Türkiye’de de daha Haziran direnişinin ilk günlerinde Bülent Arınç, “ne kadar demokrat olduğumuzu gösteren imkânlar var ve bunların hepsini kapatmak mümkün. Erişimini engellemek mümkün” diyerek interneti, sosyal medyayı “demokrat” bir hükümet oldukları için kullanabildiğimizi ima etmişti. Aradan geçen süre boyunca hükümetin demokratlık cilası döküldü. Torba yasaların içine alelacele ‘internete sansür’ü genişleten bir dizi düzenleme tıkıştırılıverdi. Bu yeni düzenlemelerin rasyoneli ise bir yandan Gezi direnişi, diğer yandan 17-25 Aralık vakasıydı.

2014’ün ilk günlerinde bu rasyoneller, geceyarısı sona eren görüşmelerle meclisten geçirilen ‘internette sansür’ yasasını ortaya çıkardı. Bu yasa ile tek elden ve en kısa sürede internete erişim engellenebiliyordu. Bugün yaşadığımız, hakim kararıyla sansür, duruşma yapılmaksızın engelleme, URL tabanlı engelleme gibi sansür biçimlerinin temelini işte bu yasa oluşturdu.

BIRAKSALAR DAĞINIK KALSA

İnternette sansür yasası olarak anılan bu yasal düzenlemenin 7 Şubat 2014’te mecliste kabul edilmesi ve cumhurbaşkanına gönderilmesi, iktidar içi bir kavgayı da görünür hale getirdi. Düzenlemeye ilişkin AB’den gelen mesajların arkasından  TÜSİAD ve Türk Barolar Birliği de dönemin Cumhurbaşkanı Abdullah Gül’e mektup gönderdi. Gül’ün yasada düzeltme yapmasını talep etti. Ancak yasanın esası ile ilişkili olmayan küçük düzenlemeler sonrası, yasayı onayladığını ironik bir biçimde Twitter’dan duyurdu.

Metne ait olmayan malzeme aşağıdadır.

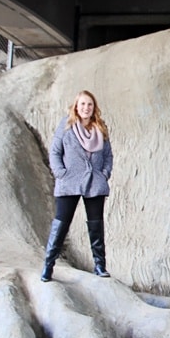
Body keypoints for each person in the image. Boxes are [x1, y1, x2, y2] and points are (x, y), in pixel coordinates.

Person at [41, 90, 114, 281]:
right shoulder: (66, 126)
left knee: (96, 225)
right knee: (61, 224)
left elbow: (108, 155)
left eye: (89, 104)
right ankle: (48, 266)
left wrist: (104, 174)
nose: (86, 108)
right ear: (76, 106)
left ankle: (99, 266)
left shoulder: (100, 127)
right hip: (69, 181)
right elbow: (55, 152)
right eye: (82, 104)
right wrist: (61, 173)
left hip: (95, 183)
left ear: (94, 107)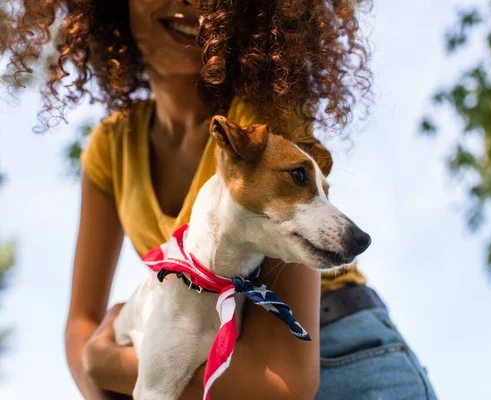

İnternetin Türkiye’deki bu sürecini hatırlamak, bugün gelinen noktayı kavrayabilmek açısından önemli. Zira birdenbire 7 Haziran ile başlayan ve 15 Temmuz darbe girişimi sonrasında katmerlenen bir internet sansüründen ya da daha genişçe internet üzerindeki özgürlük alanlarımızın kısıtlanmasından bahsetmiyoruz. Neredeyse 2000’lerin başından itibaren yavaş yavaş mayalanan internetin egemenler tarafından ele geçirilme sürecinden bahsediyoruz. Bugün de, -örneğin internet gazeteleri için haber üreten gazetecilerin statüsü gibi- yaşadığımız birtakım sorunlara ilişkin, kısa vadeli çözümler talep eder ya da önerirken uzun uzun düşünmek, bu düzenlemelerin potansiyel sonuçlarını iyi değerlendirmek zorundayız. Ya da basitçe bu düzenlemeleri yapma yetkisi olanlara "gölge etmeyin, başka ihsan istemez" diyebiliriz.